McCarthy’s real sin seems to be that he previously called out MPAC as a front, or at least fellow-traveller, of the Muslim Brotherhood in America. It cannot be denied that MPAC’s founders included Brotherhood activists, some with direct links to Hassan al-Banna, the Egyptian schoolteacher who established the Ikhwan (as they are known worldwide) in 1928. Exactly what MPAC’s relationship is with the Brotherhood is less than clear, presumably by design, yet it is not a “hate crime” to note that the Ikhwan are a conspiratorial organization with a far-reaching political agenda which cannot be considered compatible with post-modern Western concepts of secular democratic governance.

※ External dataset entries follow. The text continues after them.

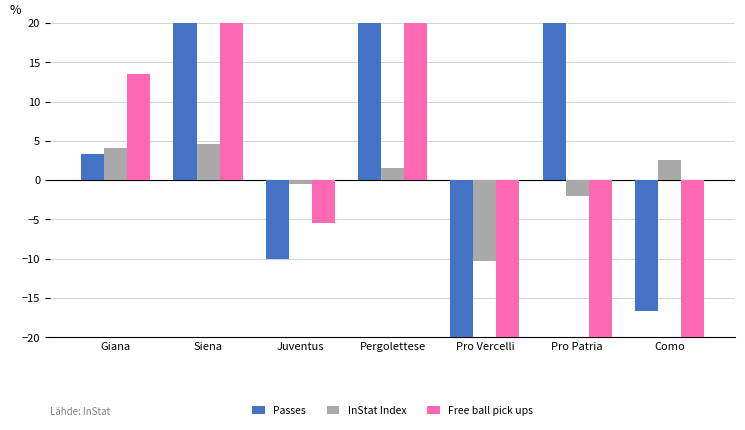

At which label does Passes reach its peak?

Pro Patria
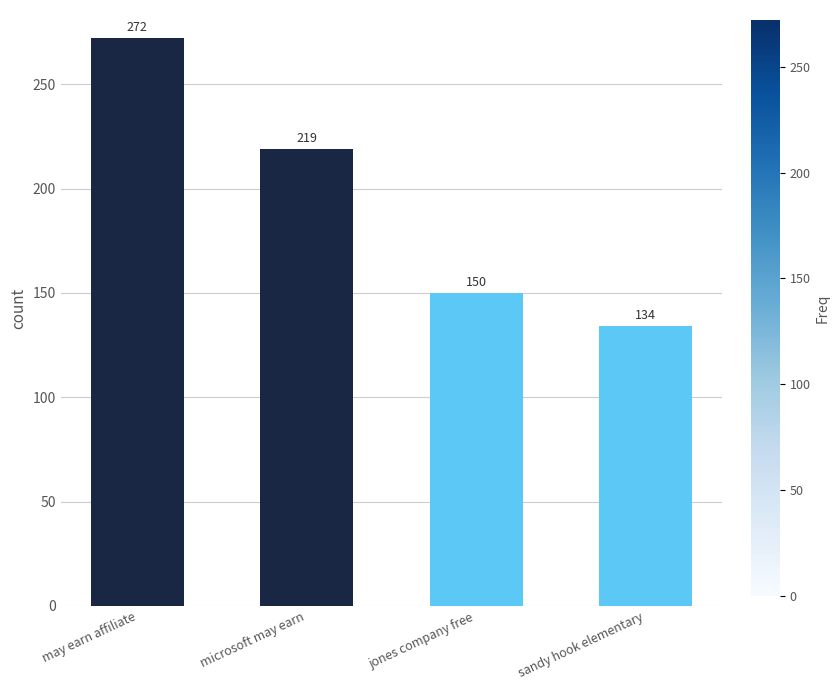

Rank the categories by value from highest to lowest.

may earn affiliate, microsoft may earn, jones company free, sandy hook elementary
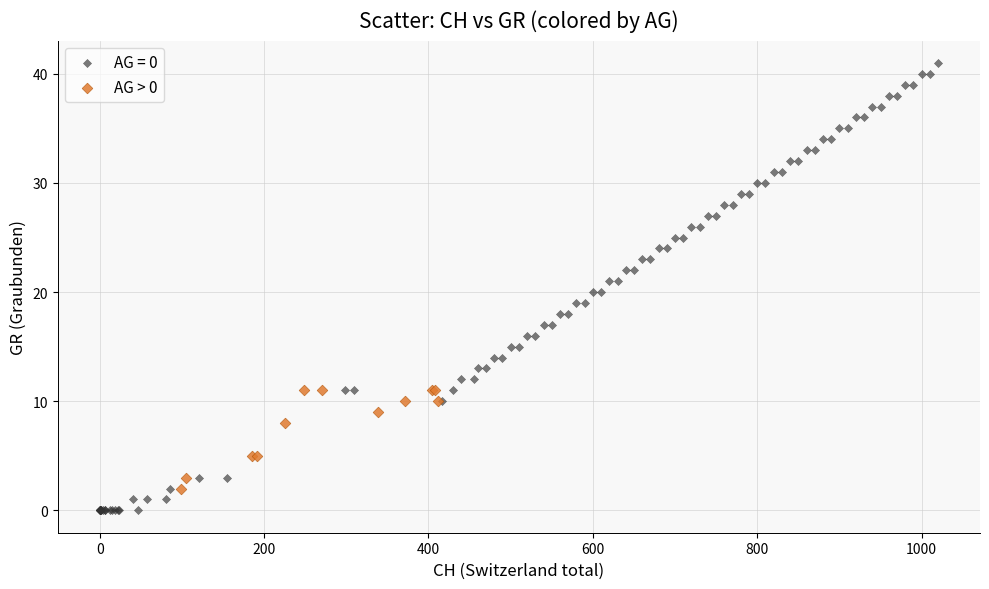

Which series reaches the minimum Y coordinate?

AG = 0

MPAC and related organizations in America and beyond work hard to stigmatize and marginalize those who point out that Islamists have a political agenda which most Westerners would find unacceptable if they knew its details. This study is a clever piece of propaganda which aims at further limiting debate on the political role of Islam in the West. It is unfortunate that parts of the MPAC study are accurate, and it is even more unfortunate that small-minded people in the United States, often in the furtherance of their own ethnic agenda or merely for personal profit, give the Islamists powerful ammunition.